Lucius Bushnaq comments on Lucius Bushnaq’s Shortform

Lucius Bushnaq Sep 18, 2024, 10:27 AM
8 points
0
The idea would be that an informal definition of a concept conditioned on that informal definition being a pointer to a natural concept, is $\approx$ a formal specification of that concept. Where the $\approx$ is close enough to a $=$ that it’d hold up to basically arbitrary optimization power.

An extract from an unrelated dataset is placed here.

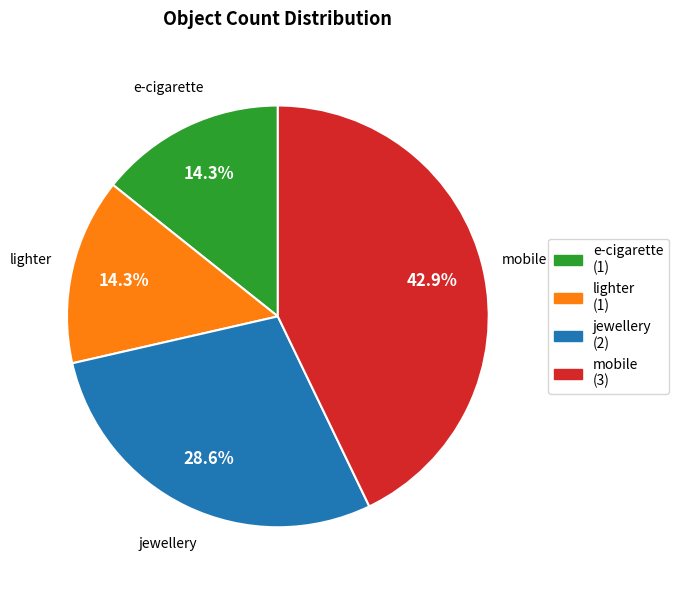

Is it true that e-cigarette is 2% of the pie?

False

- Tamsin Leake Sep 18, 2024, 3:25 PM
  4 points
  0
  Parent
  So the formalized concept is Get_Simplest_Concept_Which_Can_Be_Informally_Described_As("QACI is an outer alignment scheme consisting of…") ? Is an informal definition written in english?
  
  It seems like “natural latent” here just means “simple (in some simplicity prior)”. If I read the first line of your post as:
  
  Has anyone thought about QACI could be located in some simplicity prior, by searching the prior for concepts matching(??in some way??) some informal description in english?
  
  It sure sounds like I should read the two posts you linked (perhaps especially this one), despite how hard I keep bouncing off of the natural latents idea. I’ll give that a try.
  - Lucius Bushnaq Sep 18, 2024, 6:30 PM
    6 points
    0
    Parent
    More like the formalised concept is the thing you get if you poke through the AGI’s internals searching for its representation of the concept combination pointed to by an english sentence plus simulation code, and then point its values at that concept combination.

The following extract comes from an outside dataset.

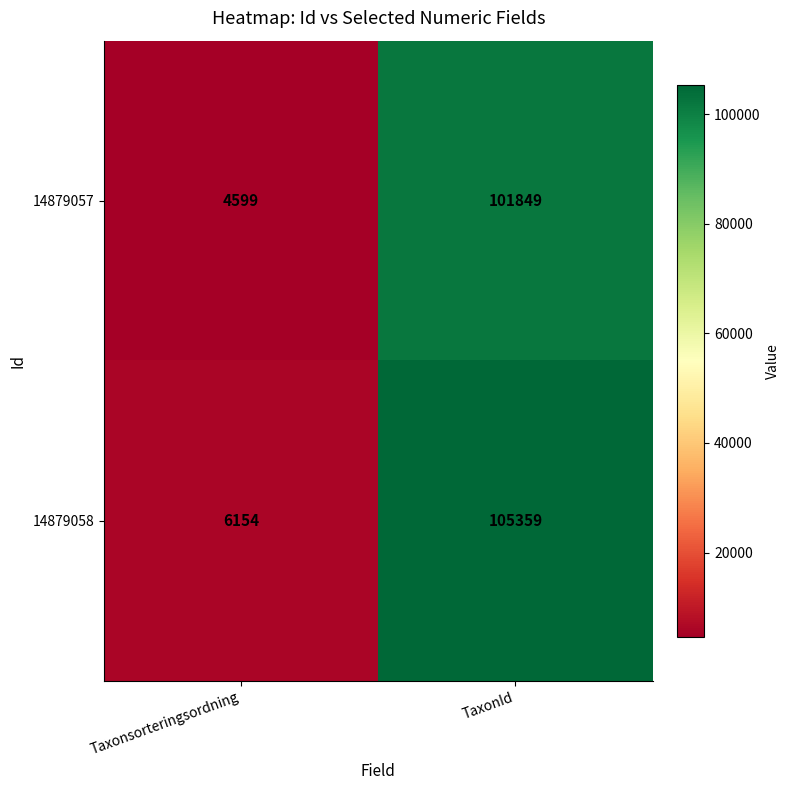

List the series in order of their overall mean, lowest first.

14879057, 14879058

    - Tamsin Leake Sep 18, 2024, 8:20 PM
      4 points
      0
      Parent
      Seems really wonky and like there could be a lot of things that could go wrong in hard-to-predict ways, but I guess I sorta get the idea.
      
      I guess one of the main things I’m worried about is that it seems to require that we either:
      
      Be really good at timing when we pause it to look at its internals, such that we look at the internals after it’s had long enough to think about things that there are indeed such representations, but not long enough that it started optimizing really hard such that we either {die before we get to look at the internals} or {the internals are deceptively engineered to brainhack whoever would look at them}. If such a time interval even occurs for any amount of time at all.

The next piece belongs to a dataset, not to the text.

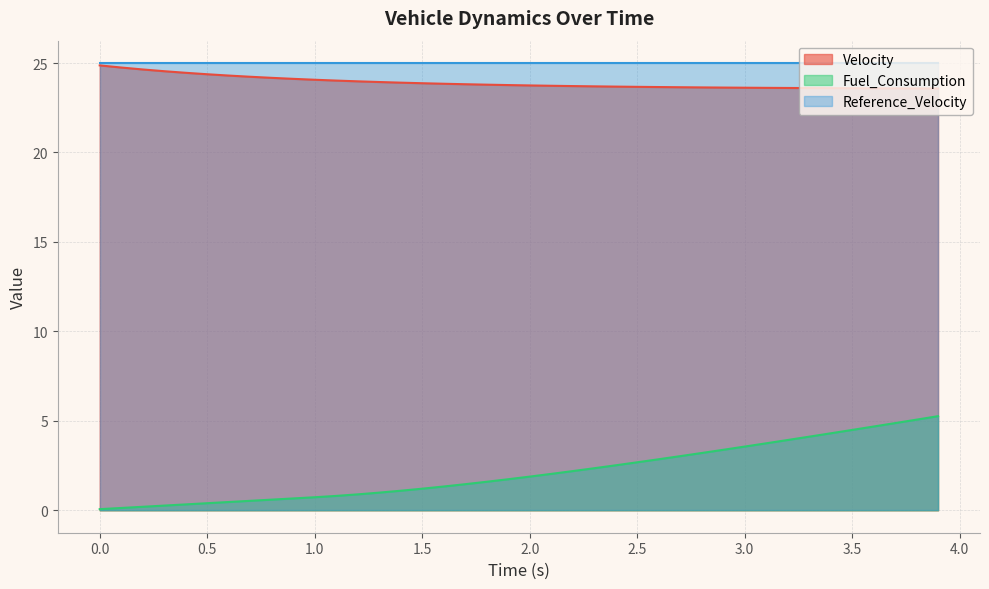

What is the total value across all series at 1.5?

50.1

      Have an AI that is powerful enough to have powerful internals-about-QACI to look at, but corrigible enough that this power is not being used to do instrumentally convergent stuff like eat the world in order to have more resources with which to reason.
      
      Current AIs are not representative of what dealing with powerful optimizers is like; when we’ll start getting powerful optimizers, they won’t sit around long enough for us to look at them and ponder, they’ll just quickly eat us.